Wenn Software Arbeitsschritte selbst plant, entsteht eine Rolle, die es vorher nicht gab: jemand, der nicht mehr bearbeitet, sondern festlegt, prüft und verantwortet. Der Agent Manager entscheidet, welche Vorgänge ein System übernehmen darf, woran ein brauchbares Ergebnis erkennbar ist, wann abgebrochen wird und wer den Sonderfall bekommt. Er liest die Protokolle der Fälle, die schiefgingen, und entscheidet, ob die Grenze verschoben wird oder der Fehler bleibt. Das Entscheidende an dieser Rolle ist, woher sie kommt: nicht aus der IT, sondern aus dem Fach. Die knappe Qualifikation ist nicht, ein System bedienen zu können, sondern ein falsches Ergebnis als falsch zu erkennen — und das kann nur, wer den Vorgang selbst beherrscht hat.
Ein Beispiel
Die Aufgabe hat mit Programmieren wenig zu tun. Ein Agent Manager legt fest, welche Vorgänge ein System übernehmen darf und welche nicht, definiert, woran ein gutes Ergebnis erkennbar ist, sieht sich die Fälle an, in denen abgebrochen wurde, und entscheidet, ob die Grenze verschoben wird oder der Fehler bleibt. Er kennt das Fachgebiet gut genug, um ein falsches Ergebnis als falsch zu erkennen — und das ist die knappe Qualifikation, nicht die technische.
Genauer betrachtet
Die Rolle bündelt vier Aufgaben: beschreiben, was der Agent tun soll, festlegen, was er nicht darf, messen, wie gut er es tut, und eingreifen, wenn es nicht stimmt.

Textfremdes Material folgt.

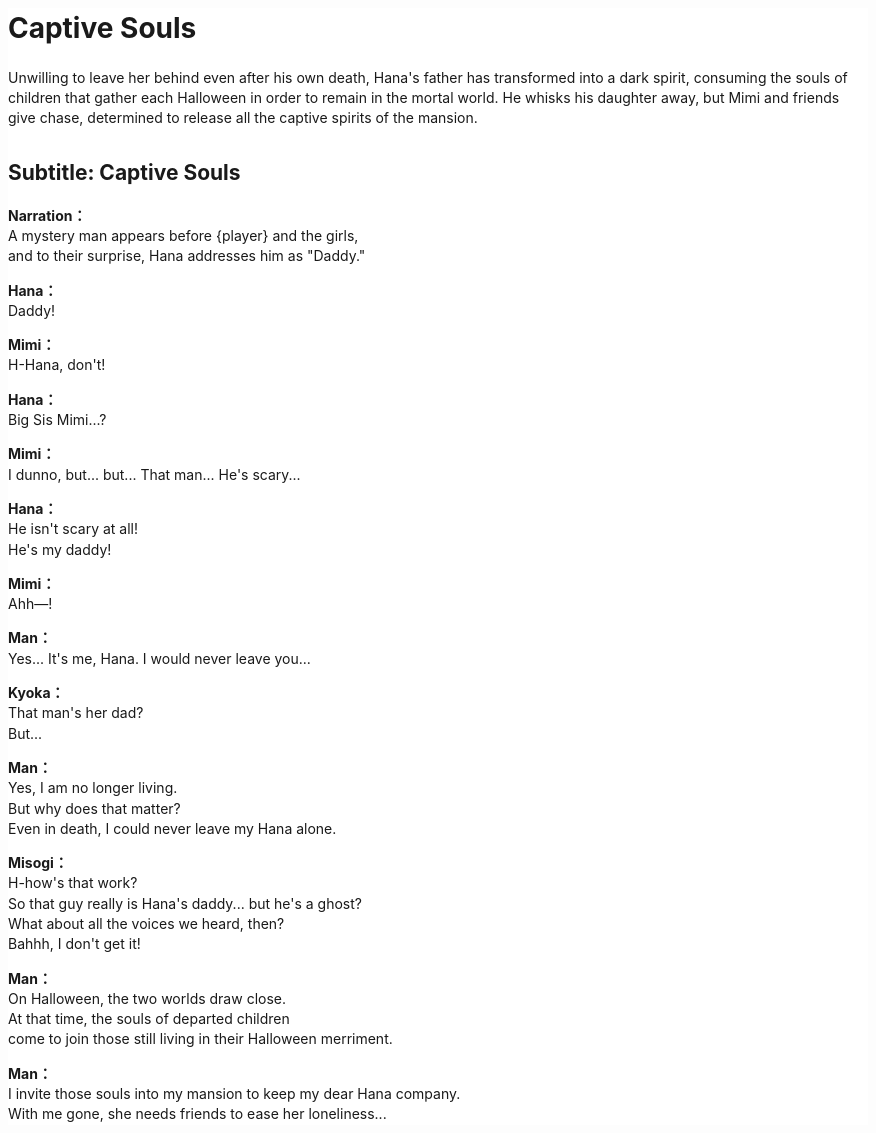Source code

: # Captive Souls
Unwilling to leave her behind even after his own death, Hana's father has transformed into a dark spirit, consuming the souls of children that gather each Halloween in order to remain in the mortal world. He whisks his daughter away, but Mimi and friends give chase, determined to release all the captive spirits of the mansion.
  
## Subtitle: Captive Souls
  
**Narration：**  
A mystery man appears before {player} and the girls,  
and to their surprise, Hana addresses him as \"Daddy.\"  
  
**Hana：**  
Daddy!  
  
**Mimi：**  
H-Hana, don't!  
  
**Hana：**  
Big Sis Mimi...?  
  
**Mimi：**  
I dunno, but... but... That man... He's scary...  
  
**Hana：**  
He isn't scary at all!  
 He's my daddy!  
  
**Mimi：**  
Ahh—!  
  
**Man：**  
Yes... It's me, Hana. I would never leave you...  
  
**Kyoka：**  
That man's her dad?  
 But...  
  
**Man：**  
Yes, I am no longer living.  
 But why does that matter?  
Even in death, I could never leave my Hana alone.  
  
**Misogi：**  
H-how's that work?  
So that guy really is Hana's daddy... but he's a ghost?  
What about all the voices we heard, then?  
 Bahhh, I don't get it!  
  
**Man：**  
On Halloween, the two worlds draw close.  
At that time, the souls of departed children  
come to join those still living in their Halloween merriment.  
  
**Man：**  
I invite those souls into my mansion to keep my dear Hana company.  
With me gone, she needs friends to ease her loneliness...  
  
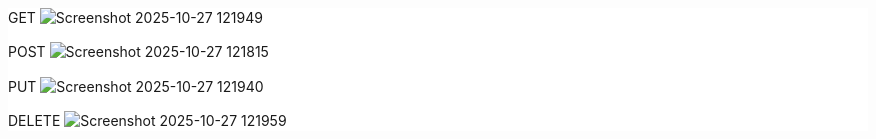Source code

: GET
<img width="1919" height="1017" alt="Screenshot 2025-10-27 121949" src="https://github.com/user-attachments/assets/7d559745-f4c1-4e4e-b63d-fc7e21b494bf" />

POST
<img width="1919" height="1019" alt="Screenshot 2025-10-27 121815" src="https://github.com/user-attachments/assets/a7b364e8-f3ed-4eb6-be05-445b60128f2a" />

PUT
<img width="1919" height="1017" alt="Screenshot 2025-10-27 121940" src="https://github.com/user-attachments/assets/43b9230e-bf72-4a51-ae35-d1db773bf165" />

DELETE
<img width="1919" height="1020" alt="Screenshot 2025-10-27 121959" src="https://github.com/user-attachments/assets/b6283979-d113-4b9f-927a-6e2acb036fc9" />
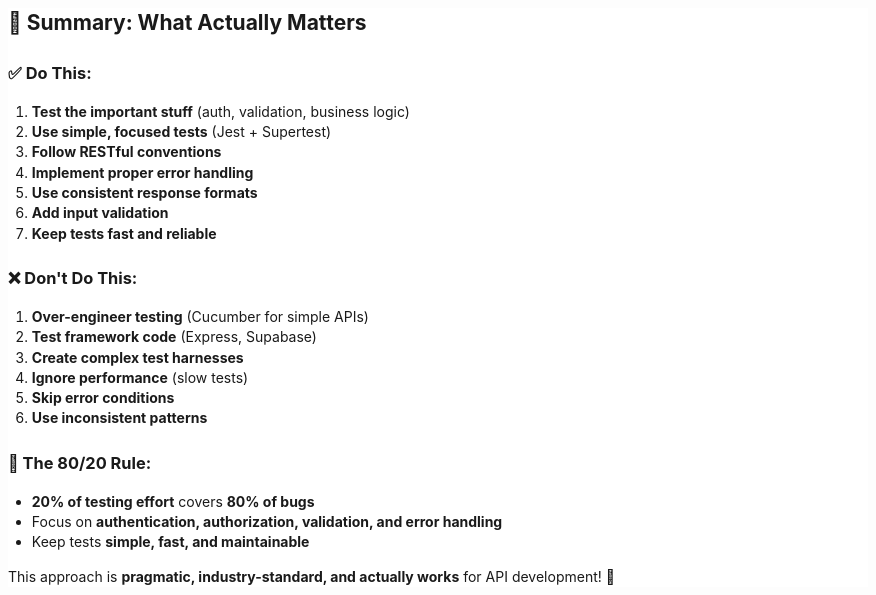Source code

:
## 🎯 **Summary: What Actually Matters**

### **✅ Do This:**
1. **Test the important stuff** (auth, validation, business logic)
2. **Use simple, focused tests** (Jest + Supertest)
3. **Follow RESTful conventions**
4. **Implement proper error handling**
5. **Use consistent response formats**
6. **Add input validation**
7. **Keep tests fast and reliable**

### **❌ Don't Do This:**
1. **Over-engineer testing** (Cucumber for simple APIs)
2. **Test framework code** (Express, Supabase)
3. **Create complex test harnesses**
4. **Ignore performance** (slow tests)
5. **Skip error conditions**
6. **Use inconsistent patterns**

### **🎯 The 80/20 Rule:**
- **20% of testing effort** covers **80% of bugs**
- Focus on **authentication, authorization, validation, and error handling**
- Keep tests **simple, fast, and maintainable**

This approach is **pragmatic, industry-standard, and actually works** for API development! 🚀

Das entspricht dem, was Führung bei Menschen auch bedeutet, nur schriftlicher.
Warum das zählt
Die Rolle entsteht gerade und hat noch keinen festen Namen; in Deutschland gibt es inzwischen eine IHK-Weiterbildung dazu. Interessant ist sie vor allem als Antwort auf eine Personalfrage: Wenn Routine an Systeme geht, verschwindet die Sachbearbeitung nicht, sondern verschiebt sich vom Bearbeiten zum Festlegen und Nachprüfen. Für Betriebe ist das eine Chance, weil die Leute mit dem nötigen Fachwissen bereits im Haus sitzen. Sie brauchen kein Informatikstudium, sondern die Erlaubnis und die Zeit, Maßstäbe zu definieren.
Häufig missverstanden
Ohne benannte Person verteilt sich die Verantwortung auf alle und liegt damit bei niemandem. Der häufigste Betriebsfehler ist nicht ein schlechter Agent, sondern ein herrenloser.